I agree that this is nice.  It looks as though nullmailer that people
mentioned above will queue, so thats taken care of.  As for going
directly to the remote server, problems with that earlier today are
what got me reading this list again and figuring out how to relay my
mail through my isp.  In the past I've had mail refused from my box,
which has a dynamic IP, because its name wouldn't resolve.  I fixed
that by getting a .dyndns.org account.  Then today a message was
refused by a computer that uses the ORBS blacklist which says that
there are too many open relays on .rr.com.  Interestingly if I forward
through my isp's server which is on .rr.com it goes through.  Go
figure.

-- 
Scott V. McGuire [EMAIL PROTECTED]
GnuPG key available at http://physics.syr.edu/~svmcguir
GnuPG key fingerprint: 21EA 4999 3620 3E1D 71EC  98A9 5B9B EF52 1258 6D53
GnuPG is at http://www.gnupg.org/



Re: New Mail Sent to different mailboxes - bypassing MTA

2000-01-13 Thread Charles Cazabon

David DeSimone [EMAIL PROTECTED] wrote:
 Scott V. McGuire [EMAIL PROTECTED] wrote:
 
  Any ideas on not using a full blown MTA for outgoing mail?  It seems
  like overkill to run sendmail (or even qmail) on a single user system
  when all I need is a program to look like sendmail but immediately
  send mail to my isp's smtp server.

 What if your ISP's mail servers are down?  Then you can't send mail
 anymore, until they come back.  If you run a local MTA, it can bypass
 the ISP's servers, and go directly to the remote mail server.

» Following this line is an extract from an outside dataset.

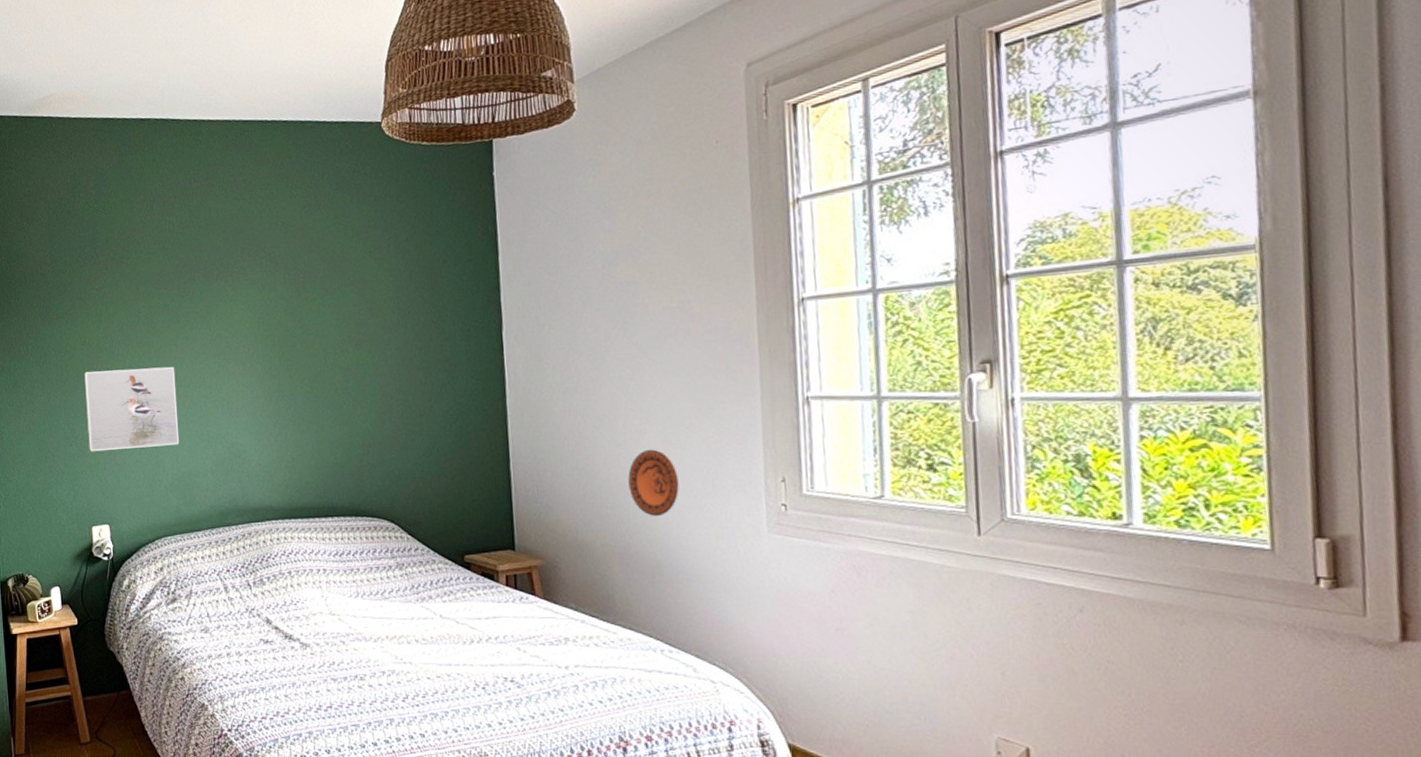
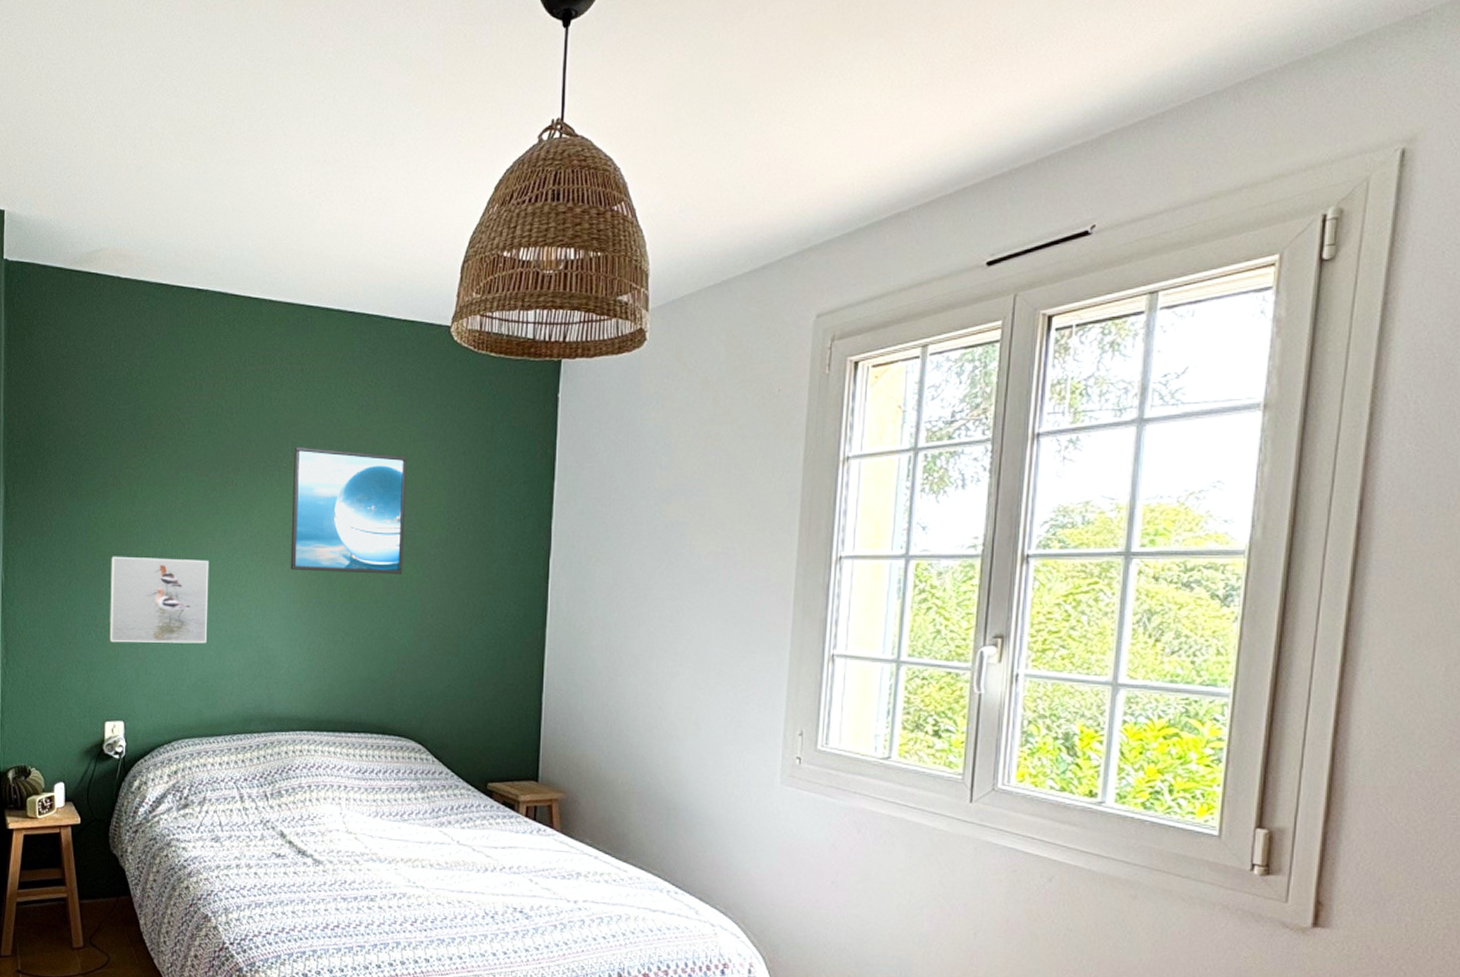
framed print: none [244,249,359,368] -> present [290,446,407,574]
decorative plate: present [628,449,679,516] -> none [655,692,703,759]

nullmailer has a queue and will send the mail when the smarthost comes back
up.

Yes, running a local MTA is good for some things.  It's not necessary for
others.  If we have, say, fifty Unix boxes here in our development areas,
we don't need to run a full MTA on all of them.  We can run nullmailer on
each one, pointing at our main SMTP/POP3 mailhost.

There's other solutions, as well.

Charles
-- 

Charles Cazabon  [EMAIL PROTECTED]
Any opinions expressed are just that -- my opinions.